My absolute far and away favorite Margaret Atwood book is The Blind Assassin, but that’s like the dessert at the end of an excellent meal. You have to work up to it. Handmaid’s Tale is another solid choice, and my own introduction to Margaret Atwood’s awesomenaucity, but I’ve already reviewed it twice for CBR (I think – definitely once). I love so many of her novels, but for different reasons. So I’m going with The Tent, because the best way to experience Atwood is by enjoying the variety of her writing styles – her mastery of mundane everyday life, the entanglements of interpersonal relationships, her ability to bring her own perspective to well-worn tales, and the way she – like all the best science fiction writers – extrapolates the present into the future, and explores how people would truly react to the extraordinary (much like now, likely not by giving in to the better angels of their nature).
But, real talk: I did actually buy this because I loved the short story “Gertrude Talks Back” and that’s actually a part of Good Bones. (Whoops).

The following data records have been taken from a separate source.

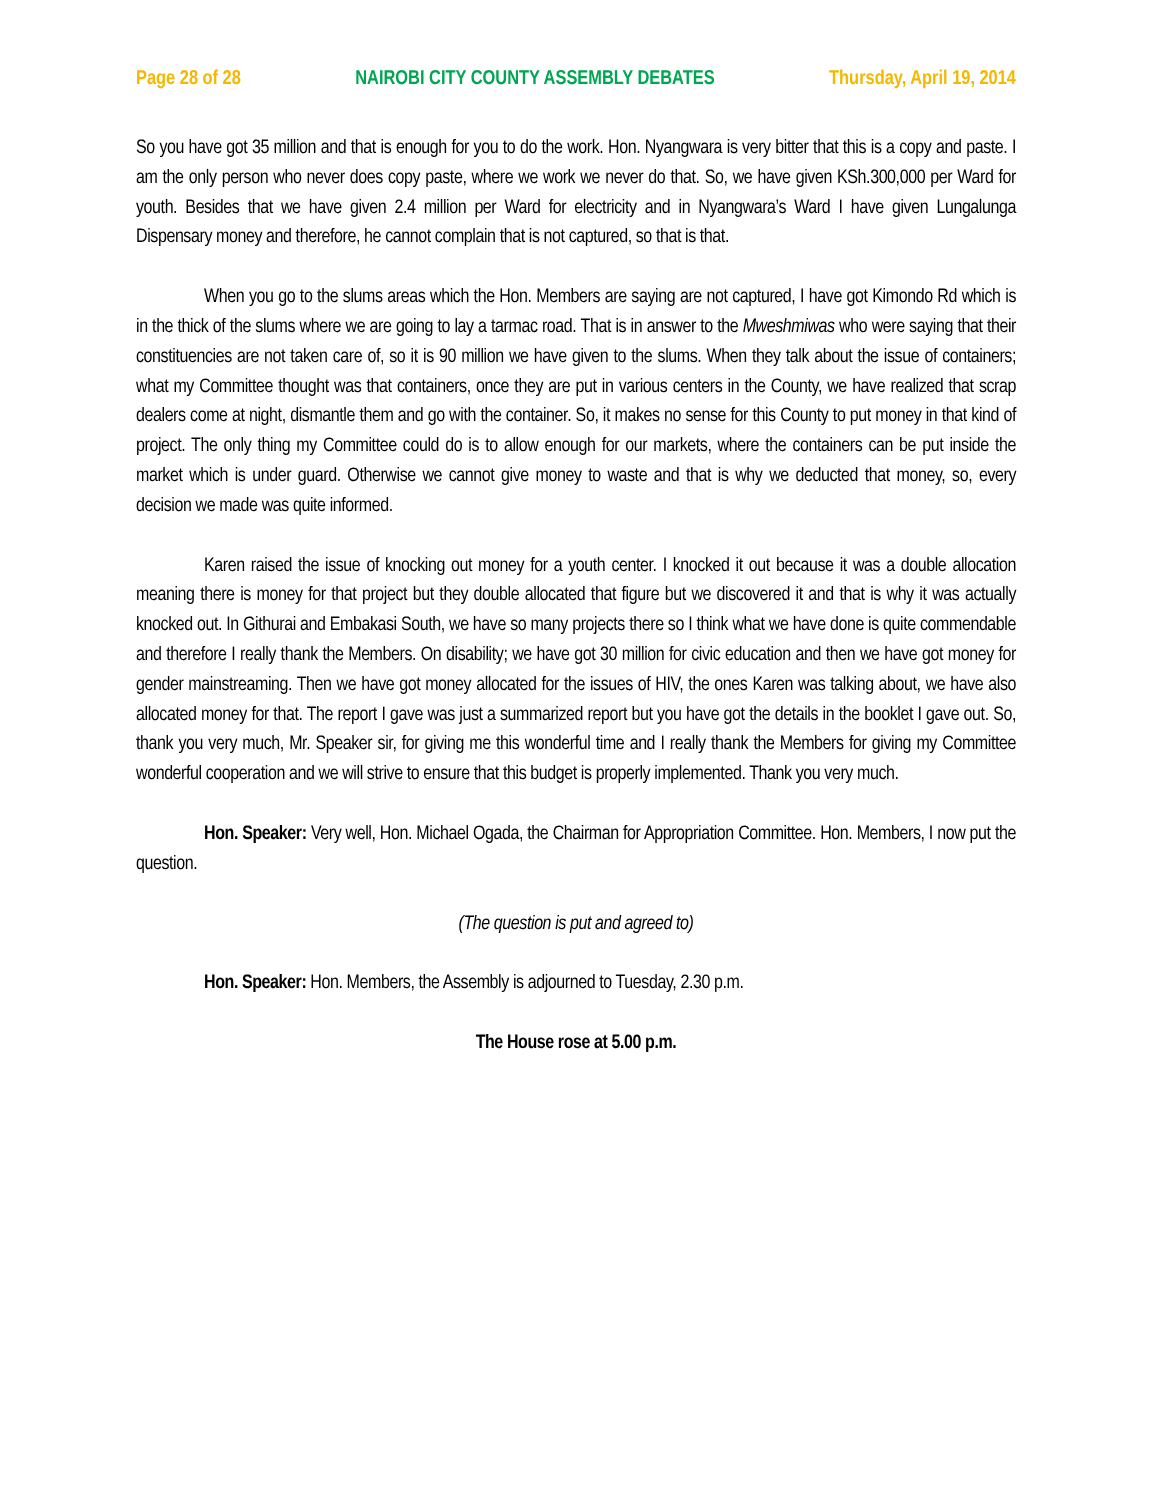Page 28 of 28 NAIROBI CITY COUNTY ASSEMBLY DEBATES Thursday, April 19, 2014
So you have got 35 million and that is enough for you to do the work. Hon. Nyangwara is very bitter that this is a copy and paste. I am the only person who never does copy paste, where we work we never do that. So, we have given KSh.300,000 per Ward for youth. Besides that we have given 2.4 million per Ward for electricity and in Nyangwara’s Ward I have given Lungalunga Dispensary money and therefore, he cannot complain that is not captured, so that is that.
When you go to the slums areas which the Hon. Members are saying are not captured, I have got Kimondo Rd which is in the thick of the slums where we are going to lay a tarmac road. That is in answer to the Mweshmiwas who were saying that their constituencies are not taken care of, so it is 90 million we have given to the slums. When they talk about the issue of containers; what my Committee thought was that containers, once they are put in various centers in the County, we have realized that scrap dealers come at night, dismantle them and go with the container. So, it makes no sense for this County to put money in that kind of project. The only thing my Committee could do is to allow enough for our markets, where the containers can be put inside the market which is under guard. Otherwise we cannot give money to waste and that is why we deducted that money, so, every decision we made was quite informed.
Karen raised the issue of knocking out money for a youth center. I knocked it out because it was a double allocation meaning there is money for that project but they double allocated that figure but we discovered it and that is why it was actually knocked out. In Githurai and Embakasi South, we have so many projects there so I think what we have done is quite commendable and therefore I really thank the Members. On disability; we have got 30 million for civic education and then we have got money for gender mainstreaming. Then we have got money allocated for the issues of HIV, the ones Karen was talking about, we have also allocated money for that. The report I gave was just a summarized report but you have got the details in the booklet I gave out. So, thank you very much, Mr. Speaker sir, for giving me this wonderful time and I really thank the Members for giving my Committee wonderful cooperation and we will strive to ensure that this budget is properly implemented. Thank you very much.
Hon. Speaker: Very well, Hon. Michael Ogada, the Chairman for Appropriation Committee. Hon. Members, I now put the question.
(The question is put and agreed to)
Hon. Speaker: Hon. Members, the Assembly is adjourned to Tuesday, 2.30 p.m.
The House rose at 5.00 p.m.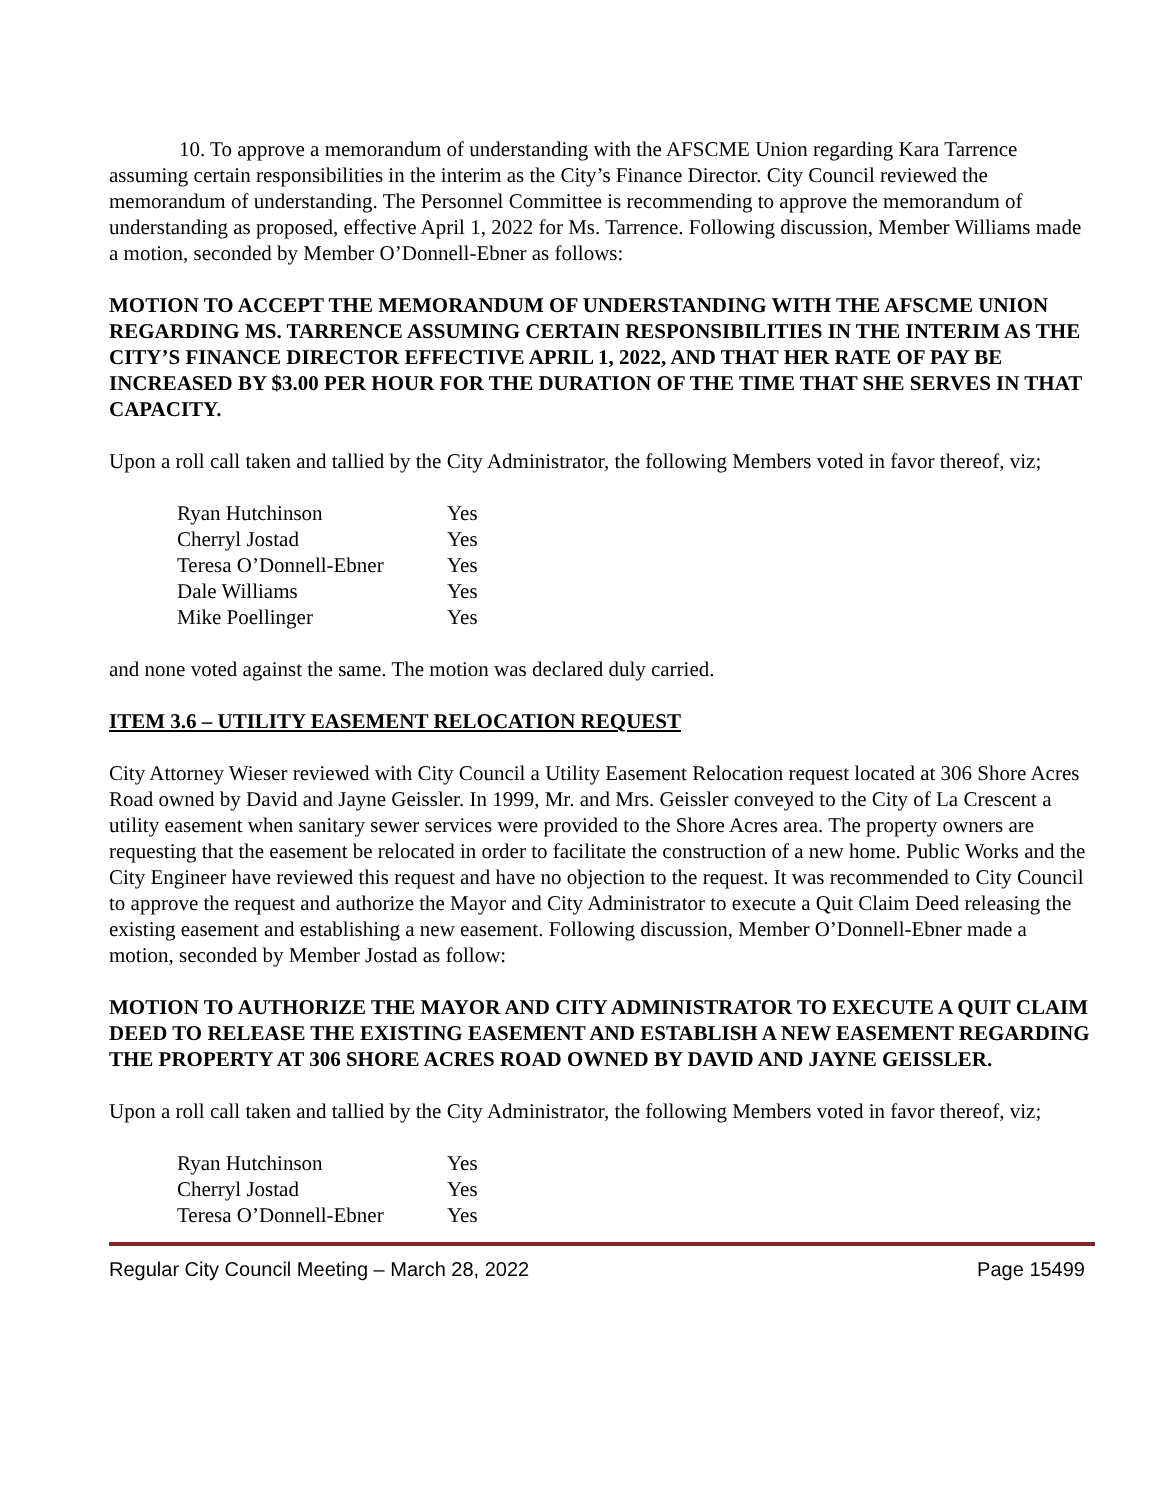10. To approve a memorandum of understanding with the AFSCME Union regarding Kara Tarrence assuming certain responsibilities in the interim as the City’s Finance Director. City Council reviewed the memorandum of understanding. The Personnel Committee is recommending to approve the memorandum of understanding as proposed, effective April 1, 2022 for Ms. Tarrence. Following discussion, Member Williams made a motion, seconded by Member O’Donnell-Ebner as follows:
MOTION TO ACCEPT THE MEMORANDUM OF UNDERSTANDING WITH THE AFSCME UNION REGARDING MS. TARRENCE ASSUMING CERTAIN RESPONSIBILITIES IN THE INTERIM AS THE CITY’S FINANCE DIRECTOR EFFECTIVE APRIL 1, 2022, AND THAT HER RATE OF PAY BE INCREASED BY $3.00 PER HOUR FOR THE DURATION OF THE TIME THAT SHE SERVES IN THAT CAPACITY.
Upon a roll call taken and tallied by the City Administrator, the following Members voted in favor thereof, viz;
| Ryan Hutchinson | Yes |
| Cherryl Jostad | Yes |
| Teresa O’Donnell-Ebner | Yes |
| Dale Williams | Yes |
| Mike Poellinger | Yes |
and none voted against the same. The motion was declared duly carried.
ITEM 3.6 – UTILITY EASEMENT RELOCATION REQUEST
City Attorney Wieser reviewed with City Council a Utility Easement Relocation request located at 306 Shore Acres Road owned by David and Jayne Geissler. In 1999, Mr. and Mrs. Geissler conveyed to the City of La Crescent a utility easement when sanitary sewer services were provided to the Shore Acres area. The property owners are requesting that the easement be relocated in order to facilitate the construction of a new home. Public Works and the City Engineer have reviewed this request and have no objection to the request. It was recommended to City Council to approve the request and authorize the Mayor and City Administrator to execute a Quit Claim Deed releasing the existing easement and establishing a new easement. Following discussion, Member O’Donnell-Ebner made a motion, seconded by Member Jostad as follow:
MOTION TO AUTHORIZE THE MAYOR AND CITY ADMINISTRATOR TO EXECUTE A QUIT CLAIM DEED TO RELEASE THE EXISTING EASEMENT AND ESTABLISH A NEW EASEMENT REGARDING THE PROPERTY AT 306 SHORE ACRES ROAD OWNED BY DAVID AND JAYNE GEISSLER.
Upon a roll call taken and tallied by the City Administrator, the following Members voted in favor thereof, viz;
| Ryan Hutchinson | Yes |
| Cherryl Jostad | Yes |
| Teresa O’Donnell-Ebner | Yes |
Regular City Council Meeting – March 28, 2022 Page 15499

I don’t want to give too much away but there are some serious Lady Olenna vibes in that story that I am HERE for. So there may be better intros to Atwood’s short stories, but this is as good as any I’ve read.
Only a writer as strong as Atwood could write about cat heaven, “three novels (she) won’t write soon, and “bring back mom” (I forgot how fabulously Atwood writes about the experience of womanhood without sentiment or glorification; especially now that I am a parent the part of Handmaid’s Tale dealing with OfFred’s mother hits completely differently – I regularly think about how everything that has happened to me basically up until now is a future boring story to my kid). I’d expect nothing less. You may not like all of these stories, but you’re almost certain to like one, and there’s more where that came from.